The other surprising thing was—”do come home.” As many soldiers have been spoiled by just such letters from anxious parents as any other way. Mother writes, “Come home; I do so want to see my boy if only for a little while.” Soldier writes that he would come if he could, and begins to think about it and chafe and fret at his bonds till he worries himself homesick and isn’t worth a row of pins. You have never said much to me of that sort, but it would not make much difference if you did. I made up my mind when I enlisted to stay till the matter was settled or my three years served out. As long as I am well I wouldn’t come home if I had a furlough in my hand, which, I might remark, is a place very difficult to get a furlough in nowadays. If I were sick and in a hospital, I should perhaps try to get home, but not while I stay in the field. This off and on soldiering is hard on a person’s nerves. You will be the more glad to see me when I have been gone three long years.

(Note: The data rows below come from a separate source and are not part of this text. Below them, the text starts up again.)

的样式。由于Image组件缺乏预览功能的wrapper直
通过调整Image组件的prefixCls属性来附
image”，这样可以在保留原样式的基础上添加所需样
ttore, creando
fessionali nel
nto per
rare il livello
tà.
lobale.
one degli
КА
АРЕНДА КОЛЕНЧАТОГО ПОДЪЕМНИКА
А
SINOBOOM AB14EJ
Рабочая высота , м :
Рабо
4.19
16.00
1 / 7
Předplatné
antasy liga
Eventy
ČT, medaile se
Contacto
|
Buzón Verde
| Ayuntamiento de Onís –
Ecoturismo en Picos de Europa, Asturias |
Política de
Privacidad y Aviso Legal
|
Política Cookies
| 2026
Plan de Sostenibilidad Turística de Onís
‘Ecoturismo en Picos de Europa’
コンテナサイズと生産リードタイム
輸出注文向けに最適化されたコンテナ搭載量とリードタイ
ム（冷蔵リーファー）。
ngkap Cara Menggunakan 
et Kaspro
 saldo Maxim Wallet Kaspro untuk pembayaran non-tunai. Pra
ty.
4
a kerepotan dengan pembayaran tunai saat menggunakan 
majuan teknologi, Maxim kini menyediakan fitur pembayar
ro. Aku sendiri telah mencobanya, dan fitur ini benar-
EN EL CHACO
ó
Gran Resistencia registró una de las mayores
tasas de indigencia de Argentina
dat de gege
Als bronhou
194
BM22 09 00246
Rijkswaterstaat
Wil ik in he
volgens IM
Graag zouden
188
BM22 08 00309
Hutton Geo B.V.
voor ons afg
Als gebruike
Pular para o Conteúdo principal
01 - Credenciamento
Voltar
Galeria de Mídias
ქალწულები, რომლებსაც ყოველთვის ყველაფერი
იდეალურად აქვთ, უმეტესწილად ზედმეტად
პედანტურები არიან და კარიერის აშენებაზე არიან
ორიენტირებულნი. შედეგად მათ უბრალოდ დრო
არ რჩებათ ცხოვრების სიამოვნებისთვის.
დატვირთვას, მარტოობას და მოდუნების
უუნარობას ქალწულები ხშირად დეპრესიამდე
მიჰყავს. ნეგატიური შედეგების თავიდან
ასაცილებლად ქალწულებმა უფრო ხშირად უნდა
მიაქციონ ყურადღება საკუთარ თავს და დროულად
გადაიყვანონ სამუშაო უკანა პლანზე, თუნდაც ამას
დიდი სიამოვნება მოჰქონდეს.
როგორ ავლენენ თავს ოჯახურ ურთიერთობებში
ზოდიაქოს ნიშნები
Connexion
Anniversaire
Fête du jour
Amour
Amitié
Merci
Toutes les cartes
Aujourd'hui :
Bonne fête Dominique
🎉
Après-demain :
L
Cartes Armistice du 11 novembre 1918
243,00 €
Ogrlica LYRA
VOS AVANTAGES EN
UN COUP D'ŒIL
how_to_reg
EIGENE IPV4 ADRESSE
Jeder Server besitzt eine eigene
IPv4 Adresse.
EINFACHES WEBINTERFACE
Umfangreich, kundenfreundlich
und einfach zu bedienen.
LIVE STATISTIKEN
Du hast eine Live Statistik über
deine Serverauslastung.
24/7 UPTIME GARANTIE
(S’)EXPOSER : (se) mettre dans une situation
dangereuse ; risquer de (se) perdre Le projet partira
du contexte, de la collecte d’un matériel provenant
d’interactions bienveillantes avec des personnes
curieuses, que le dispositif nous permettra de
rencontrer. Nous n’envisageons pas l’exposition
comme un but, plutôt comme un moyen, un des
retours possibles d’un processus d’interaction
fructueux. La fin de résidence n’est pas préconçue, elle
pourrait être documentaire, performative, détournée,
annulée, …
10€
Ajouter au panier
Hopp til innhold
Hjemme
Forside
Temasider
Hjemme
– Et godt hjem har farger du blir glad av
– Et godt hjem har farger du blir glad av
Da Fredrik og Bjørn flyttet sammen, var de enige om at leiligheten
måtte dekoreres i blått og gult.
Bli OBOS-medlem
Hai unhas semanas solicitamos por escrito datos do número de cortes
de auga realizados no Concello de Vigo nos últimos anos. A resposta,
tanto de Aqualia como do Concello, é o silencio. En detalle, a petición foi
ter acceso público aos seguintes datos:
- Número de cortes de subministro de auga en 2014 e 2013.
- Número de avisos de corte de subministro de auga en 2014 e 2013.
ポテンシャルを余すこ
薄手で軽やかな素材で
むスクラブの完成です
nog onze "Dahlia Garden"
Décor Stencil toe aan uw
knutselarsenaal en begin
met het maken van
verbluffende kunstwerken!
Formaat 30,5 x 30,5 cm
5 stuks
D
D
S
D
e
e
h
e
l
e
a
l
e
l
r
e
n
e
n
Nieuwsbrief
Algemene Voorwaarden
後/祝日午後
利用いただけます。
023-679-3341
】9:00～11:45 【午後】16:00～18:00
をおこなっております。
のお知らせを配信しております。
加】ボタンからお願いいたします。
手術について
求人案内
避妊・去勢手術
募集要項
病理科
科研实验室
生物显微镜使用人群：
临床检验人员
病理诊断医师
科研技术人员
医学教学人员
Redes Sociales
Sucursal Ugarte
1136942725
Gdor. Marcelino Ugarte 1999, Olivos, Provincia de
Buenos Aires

I am very glad, Mother, that you like your new home so well. Aristocracy in these days ought to be at a discount. Shoddycracy is pretty large in New York, they say, the hideous offspring of the monster war. I am afraid the army would not suit you very well on that very account, supposing you could be in it. One of the officers of my own company can write no more than his own name, and that scarcely legible, yet military rules require me always to touch my cap when I speak to him, as an acknowledgment of his superiority.

You ask if I have any fruit. I have had but little. Cherries have been plenty in the country we passed through, but I have had little chance to get them. We never know at what minute we shall move. Orders come at daylight, at sunset, at noon, at midnight, “Prepare to march immediately,” and the first thing is—”Bugler sound the general” (the call to strike tents), so that I am obliged to be always at my post. The men in the regiments scatter out in the country, get fruit and buy bread and pies, but I can’t leave and so don’t get much. Blackberries I have had a better chance at, for they are everywhere. You may know how close I am kept when I tell you that I have been trying for a month to see Edwin Willcox, and, though he has slept within half or a quarter of a mile from me a good many nights, I have never seen him yet.

I wish you would put up two or three cans of fruit for me, so that, if we go into winter quarters again, you can send them to me. Fruit is something I miss as much as anything in the army. The sutler makes no bones of charging seventy-five cents for a tumblerful of jelly.

I wish you would send me, if you can get it, next time you write, a little camphor gum and assafœtida. If you cannot get the latter send the camphor alone, just a little, what you can put in a letter. I want it to drive away lice.

In regard to that expression that shocked you so much. I am sure I meant nothing irreverent, and, as Father remarked, it is a common expression in the army for a hot reception of the enemy. Used in that sense, it does not seem so inappropriate, for such fighting, such bloody carnage belongs more to demons than to this fair earth. No reference to anything in their condition after death was intended. That is not for us to judge.

I had intended to write more, but a heavy shower is coming up for which I must prepare, and I shall have no more time before the mail closes.

We expect to rest here a little while, hope to, at least.